▸ **Short problem**: List every line in the items below that contains the string "name". Matching is case-sensitive.

───── Records provided ─────

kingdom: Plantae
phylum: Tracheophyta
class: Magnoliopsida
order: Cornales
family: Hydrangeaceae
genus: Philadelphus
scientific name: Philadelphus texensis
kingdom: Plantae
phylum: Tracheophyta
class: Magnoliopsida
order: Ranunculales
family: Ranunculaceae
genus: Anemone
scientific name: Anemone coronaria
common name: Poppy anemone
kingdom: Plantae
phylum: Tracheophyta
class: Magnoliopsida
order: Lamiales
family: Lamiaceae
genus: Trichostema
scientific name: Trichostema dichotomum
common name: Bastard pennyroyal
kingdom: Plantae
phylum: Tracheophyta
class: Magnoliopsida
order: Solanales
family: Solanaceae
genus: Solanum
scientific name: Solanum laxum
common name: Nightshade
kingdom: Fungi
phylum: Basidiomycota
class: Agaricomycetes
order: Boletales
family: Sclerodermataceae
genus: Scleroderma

─────

▸ **Answer to the exercise**:
scientific name: Philadelphus texensis
scientific name: Anemone coronaria
common name: Poppy anemone
scientific name: Trichostema dichotomum
common name: Bastard pennyroyal
scientific name: Solanum laxum
common name: Nightshade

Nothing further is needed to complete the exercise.